> [Source data]
────────
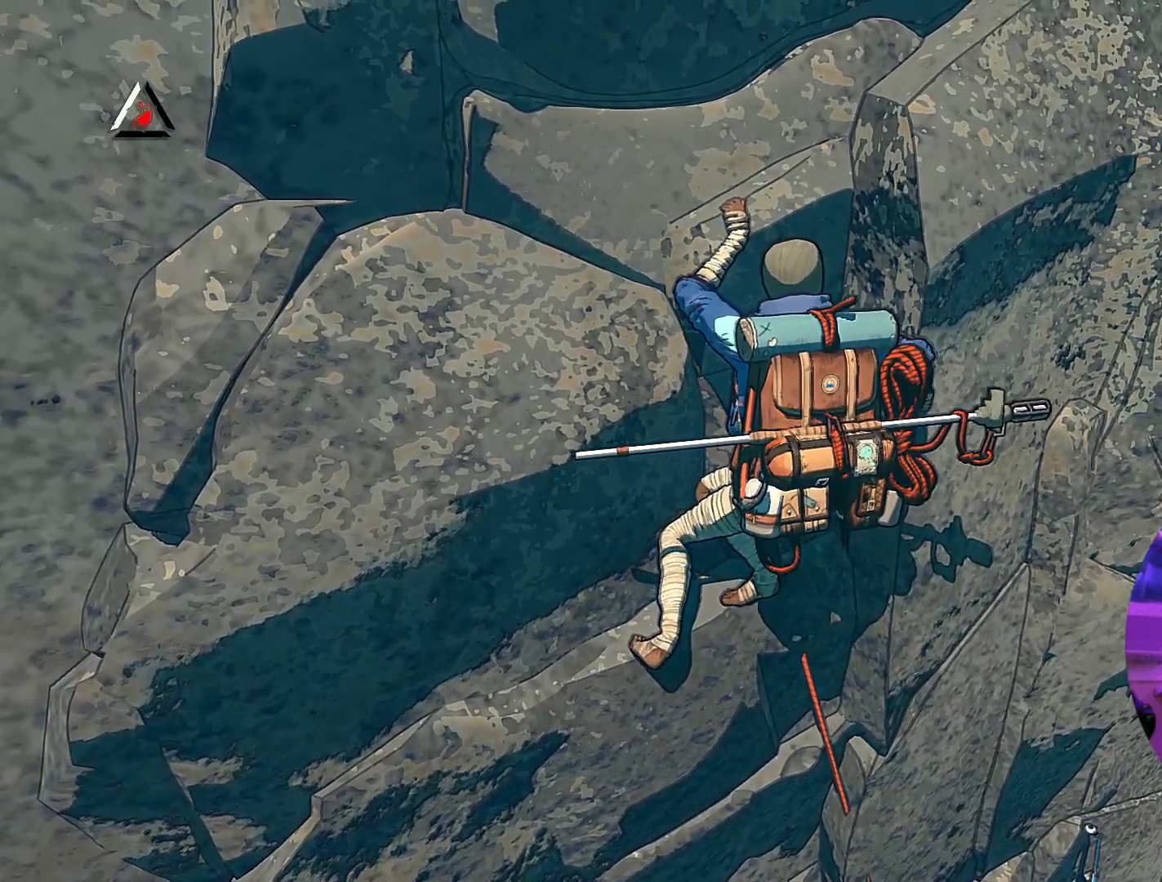
{"buttons": [], "left_stick": "up-left", "right_stick": "center", "events": [[67, "left_stick", "up-left"]]}
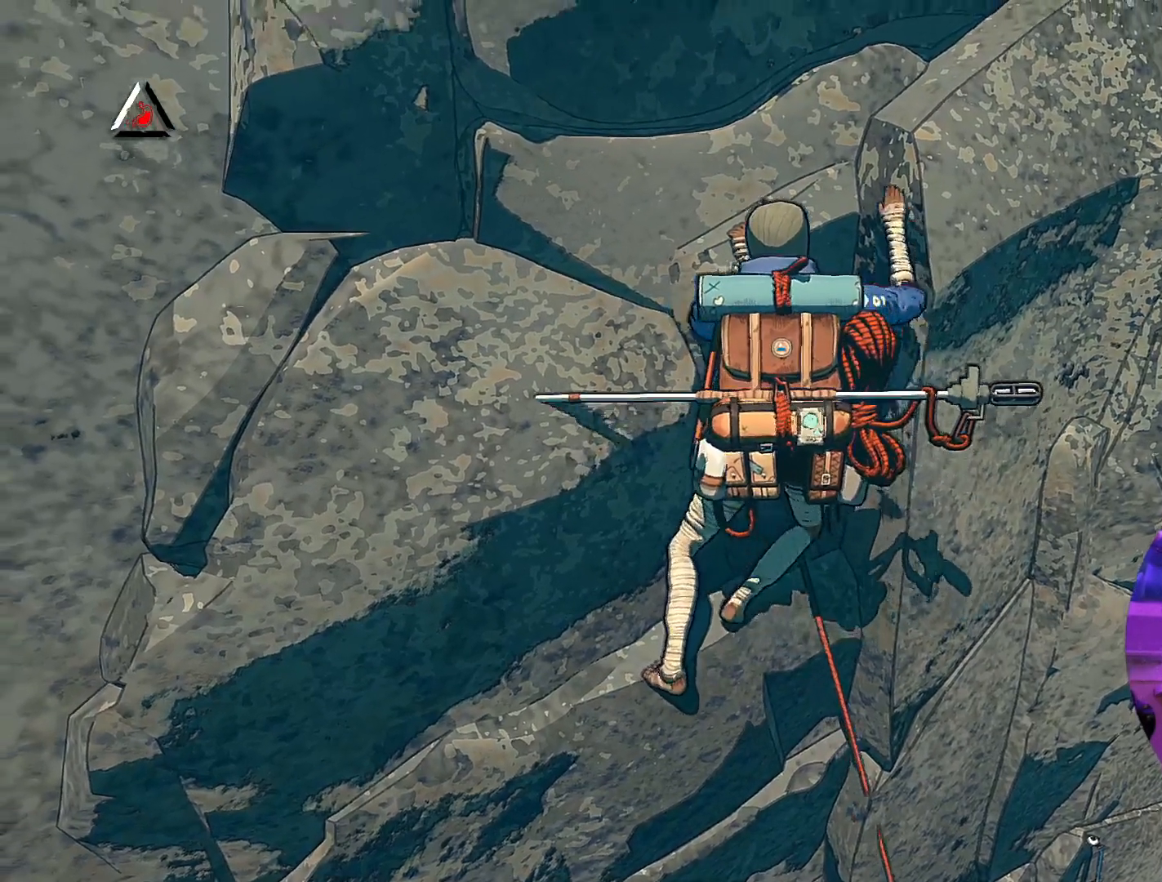
{"buttons": [], "left_stick": "up-left", "right_stick": "center", "events": []}
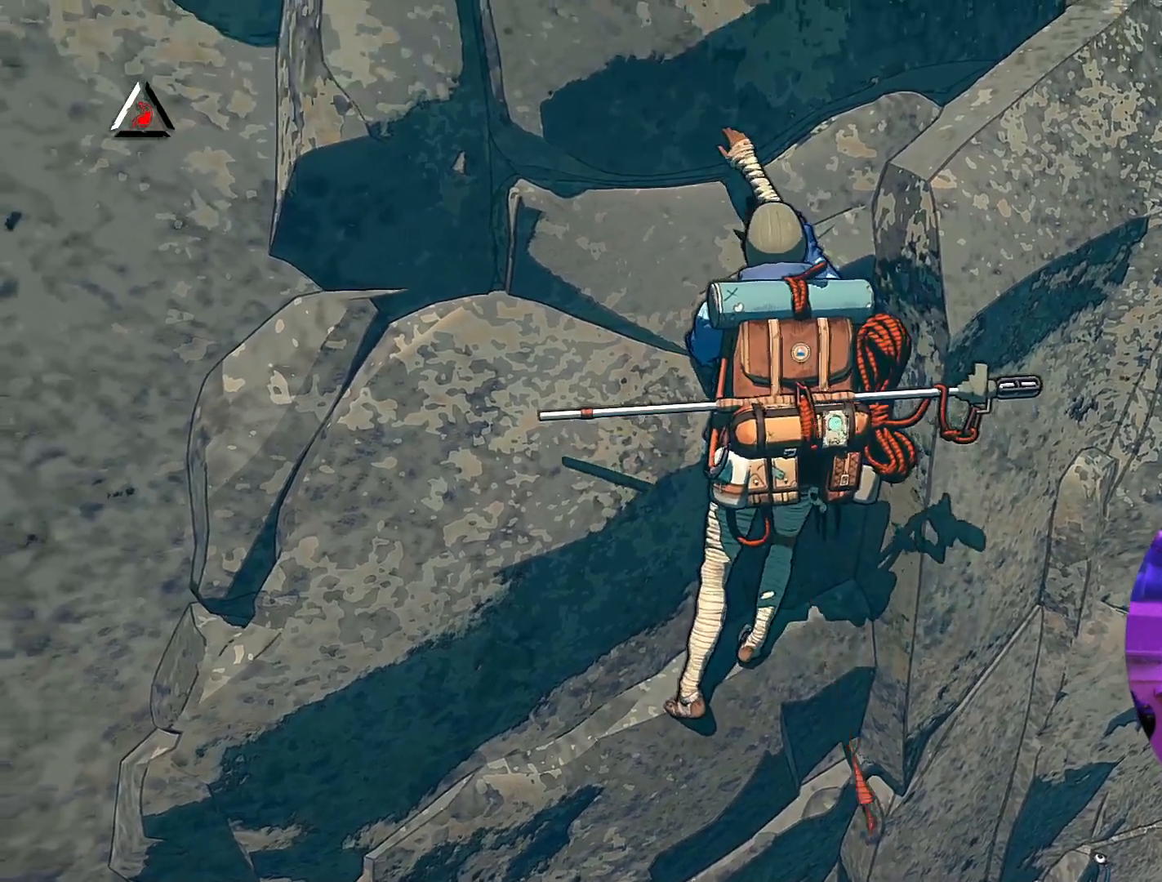
{"buttons": [], "left_stick": "center", "right_stick": "center", "events": [[100, "left_stick", "left"], [433, "left_stick", "center"]]}
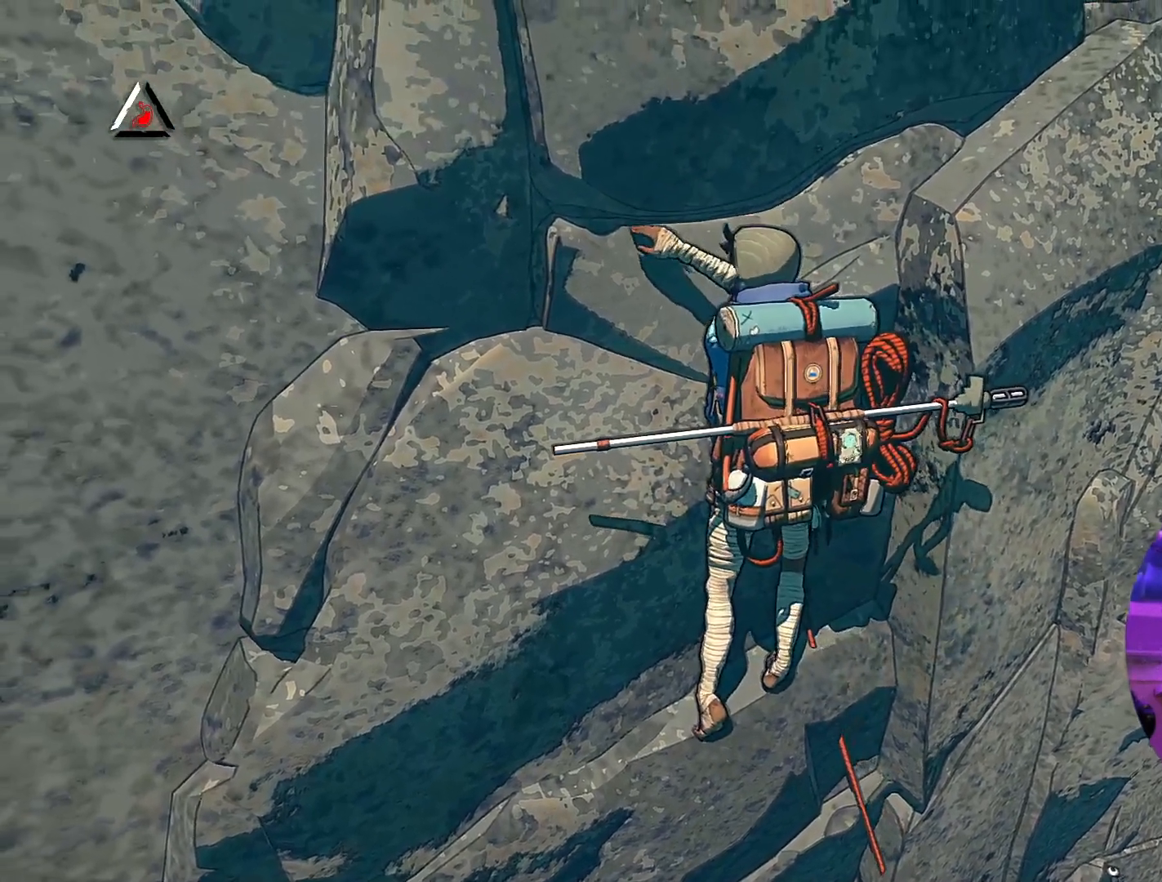
{"buttons": ["R1"], "left_stick": "center", "right_stick": "center", "events": [[50, "R1", "down"]]}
────────
> [Problem statement] If pictures appear in the data, do not print them; repeat the rest exactly.

> [Result of this task]
{"buttons": [], "left_stick": "up-left", "right_stick": "center", "events": [[67, "left_stick", "up-left"]]}
{"buttons": [], "left_stick": "up-left", "right_stick": "center", "events": []}
{"buttons": [], "left_stick": "center", "right_stick": "center", "events": [[100, "left_stick", "left"], [433, "left_stick", "center"]]}
{"buttons": ["R1"], "left_stick": "center", "right_stick": "center", "events": [[50, "R1", "down"]]}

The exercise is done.